Pretty soon they’re mixed up in murder and mayhem, but spend most of their efforts on bonking each other senseless. It’s so crazed it makes Wild At Heart look like a Disney flick.

Wryly billed as “a heterosexual movie by Gregg Araki” (who returned to similar terrain with last year’s relatively milder Kaboom), it’s actually more bi-curious than hetero. or, as the filmmaker himself puts it on the yak track, it’s “the gayest possible straight movie ever made.”

Memorable scenes include Xavier spying on his friends humping in the bath while jerking off, then licking the sticky results from his fingers in unflinching close-up.
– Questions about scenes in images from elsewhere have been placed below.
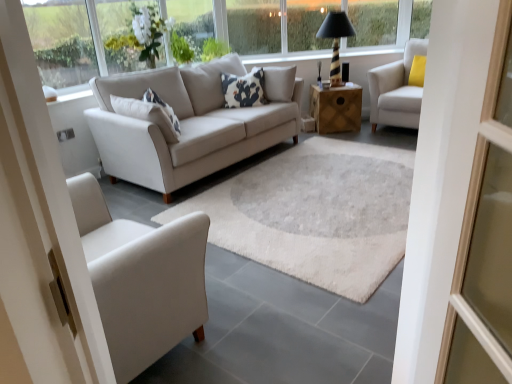
Question: Can you confirm if white fabric armchair at upper right is shorter than wooden side table at center?

Choices:
 (A) no
 (B) yes

Answer: (A)

Question: Can you confirm if white fabric armchair at upper right is bigger than wooden side table at center?

Choices:
 (A) no
 (B) yes

Answer: (B)

Question: Considering the relative positions of white fabric armchair at upper right and wooden side table at center in the image provided, is white fabric armchair at upper right to the right of wooden side table at center from the viewer's perspective?

Choices:
 (A) yes
 (B) no

Answer: (A)

Question: Is wooden side table at center at the back of white fabric armchair at upper right?

Choices:
 (A) no
 (B) yes

Answer: (A)

Question: Could you tell me if white fabric armchair at upper right is facing wooden side table at center?

Choices:
 (A) yes
 (B) no

Answer: (B)

Question: From the image's perspective, is black striped lamp at upper right positioned above or below white fabric armchair at upper right?

Choices:
 (A) below
 (B) above

Answer: (B)

Question: Based on their sizes in the image, would you say black striped lamp at upper right is bigger or smaller than white fabric armchair at upper right?

Choices:
 (A) small
 (B) big

Answer: (A)

Question: In terms of width, does black striped lamp at upper right look wider or thinner when compared to white fabric armchair at upper right?

Choices:
 (A) wide
 (B) thin

Answer: (B)

Question: Visually, is black striped lamp at upper right positioned to the left or to the right of white fabric armchair at upper right?

Choices:
 (A) right
 (B) left

Answer: (B)

Question: Is transparent glass window at upper center, the 6th window from the left, taller or shorter than black striped lamp at upper right?

Choices:
 (A) short
 (B) tall

Answer: (A)

Question: From a real-world perspective, is transparent glass window at upper center, the 6th window from the left, positioned above or below black striped lamp at upper right?

Choices:
 (A) above
 (B) below

Answer: (A)

Question: Is transparent glass window at upper center, the 6th window from the left, in front of or behind black striped lamp at upper right in the image?

Choices:
 (A) front
 (B) behind

Answer: (B)

Question: Do you think transparent glass window at upper center, the 6th window from the left, is within black striped lamp at upper right, or outside of it?

Choices:
 (A) inside
 (B) outside

Answer: (B)

Question: Is wooden side table at center inside or outside of white fabric armchair at upper right?

Choices:
 (A) outside
 (B) inside

Answer: (A)

Question: Is wooden side table at center wider or thinner than white fabric armchair at upper right?

Choices:
 (A) thin
 (B) wide

Answer: (A)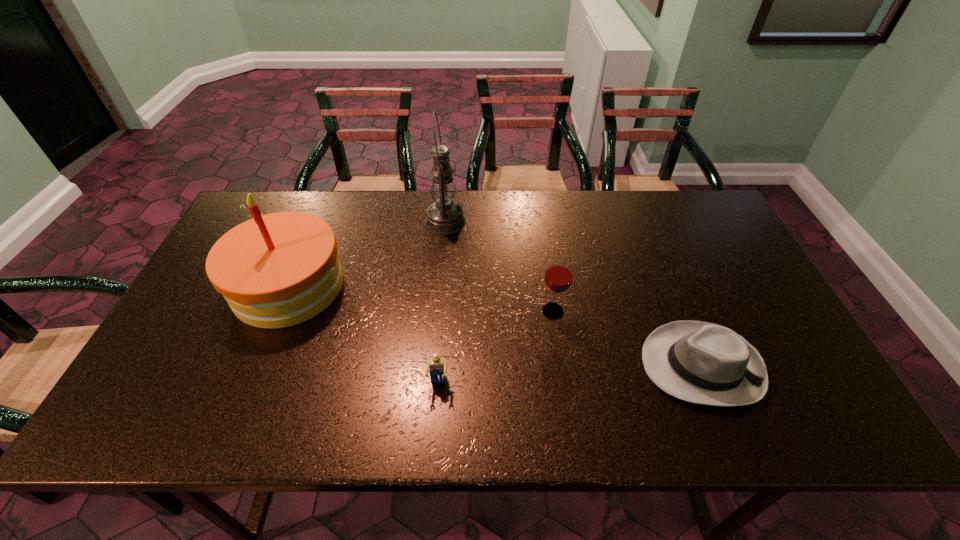
The image size is (960, 540). I want to click on vacant area that lies between the oil lamp and the birthday cake, so (367, 254).

In order to click on empty location between the fedora and the farthest object in this screenshot , I will do (x=573, y=294).

You are a GUI agent. You are given a task and a screenshot of the screen. Output one action in this format:
    pyautogui.click(x=<x>, y=<y>)
    Task: Click on the empty space that is in between the Lego and the oil lamp
    This screenshot has width=960, height=540.
    Given the screenshot: What is the action you would take?
    pyautogui.click(x=442, y=303)

Identify the location of free spot between the Lego and the second tallest object. (363, 335).

Find the location of `free space that is in between the Lego and the rightmost object`. free space that is in between the Lego and the rightmost object is located at coordinates (570, 375).

The image size is (960, 540). What are the coordinates of `the third closest object to the rightmost object` in the screenshot? It's located at (445, 216).

The height and width of the screenshot is (540, 960). In order to click on object that stands as the third closest to the Lego in this screenshot , I will do `click(704, 363)`.

The width and height of the screenshot is (960, 540). I want to click on free space that satisfies the following two spatial constraints: 1. on the front-facing side of the rightmost object; 2. on the face of the Lego, so click(x=708, y=384).

Where is `free spot that satisfies the following two spatial constraints: 1. on the front-facing side of the rightmost object; 2. on the face of the Lego`? Image resolution: width=960 pixels, height=540 pixels. free spot that satisfies the following two spatial constraints: 1. on the front-facing side of the rightmost object; 2. on the face of the Lego is located at coordinates (708, 384).

The height and width of the screenshot is (540, 960). I want to click on free spot that satisfies the following two spatial constraints: 1. on the front side of the birthday cake; 2. on the left side of the third tallest object, so click(x=278, y=311).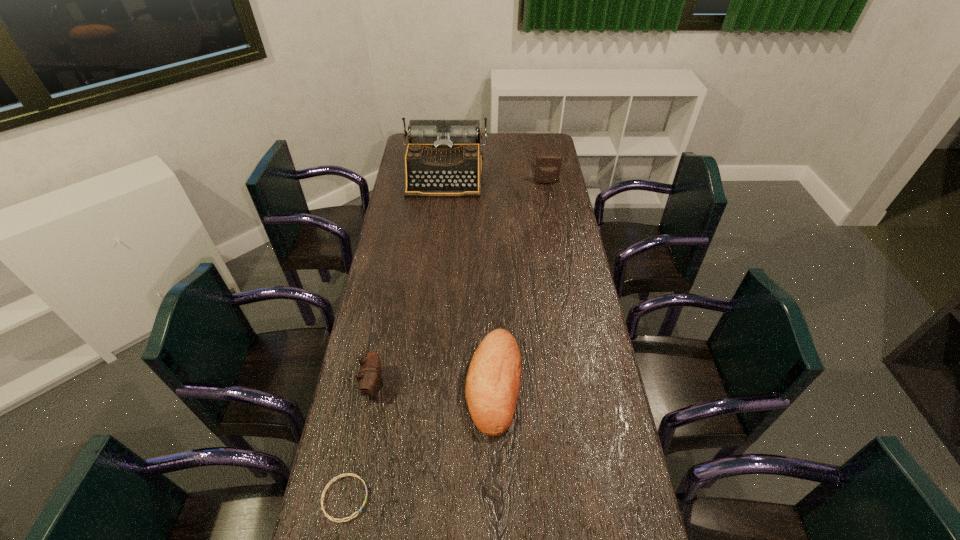
Where is `vacant area situated with the flap open on the shorter pouch`? Image resolution: width=960 pixels, height=540 pixels. vacant area situated with the flap open on the shorter pouch is located at coordinates (462, 386).

At what (x,y) coordinates should I click in order to perform the action: click on free space located on the left of the fourth tallest object. Please return your answer as a coordinate pair (x, y). Image resolution: width=960 pixels, height=540 pixels. Looking at the image, I should click on (357, 383).

At what (x,y) coordinates should I click in order to perform the action: click on blank area located on the surface of the nearest object showing star-shaped elements. Please return your answer as a coordinate pair (x, y). The width and height of the screenshot is (960, 540). Looking at the image, I should click on (441, 498).

Locate an element on the screen. Image resolution: width=960 pixels, height=540 pixels. object that is at the far edge is located at coordinates (443, 158).

At what (x,y) coordinates should I click in order to perform the action: click on typewriter situated at the left edge. Please return your answer as a coordinate pair (x, y). The height and width of the screenshot is (540, 960). Looking at the image, I should click on (443, 158).

Find the location of a particular element. This screenshot has height=540, width=960. pouch that is at the left edge is located at coordinates pyautogui.click(x=369, y=379).

Find the location of a particular element. bracelet present at the left edge is located at coordinates (348, 474).

You are a GUI agent. You are given a task and a screenshot of the screen. Output one action in this format:
    pyautogui.click(x=<x>, y=<y>)
    Task: Click on the object that is at the right edge
    The width and height of the screenshot is (960, 540).
    Given the screenshot: What is the action you would take?
    pyautogui.click(x=548, y=166)

You are a GUI agent. You are given a task and a screenshot of the screen. Output one action in this format:
    pyautogui.click(x=<x>, y=<y>)
    Task: Click on the object that is at the far left corner
    The width and height of the screenshot is (960, 540).
    Given the screenshot: What is the action you would take?
    pyautogui.click(x=443, y=158)

I want to click on vacant space at the far edge of the desktop, so click(x=511, y=148).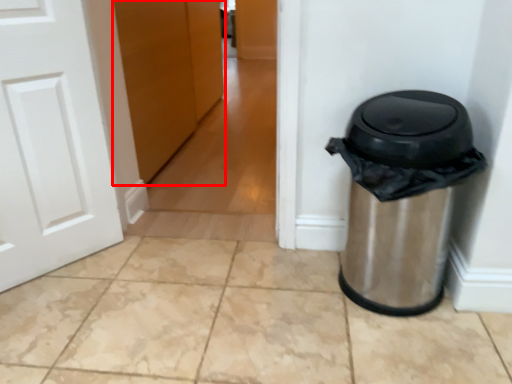
Question: From the image's perspective, what is the correct spatial positioning of door (annotated by the red box) in reference to waste container?

Choices:
 (A) above
 (B) below

Answer: (A)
US critic Roger Ebert was so appalled by this “road murder sex comedy” he gave the film no stars (this from the man who scripted Beyond The Valley Of The Dolls).

Today, though, it seems utterly camp; an Andy Warhol road movie for the post-punk, mid-grunge generation, and Ebert’s outrage makes as much sense as calling Flesh For Frankenstein a snuff movie.

Listen to the hilarious commentary, which reunites the three leads and director, and you understand the tone they were going for: totally f***ked up, but also fucking funny.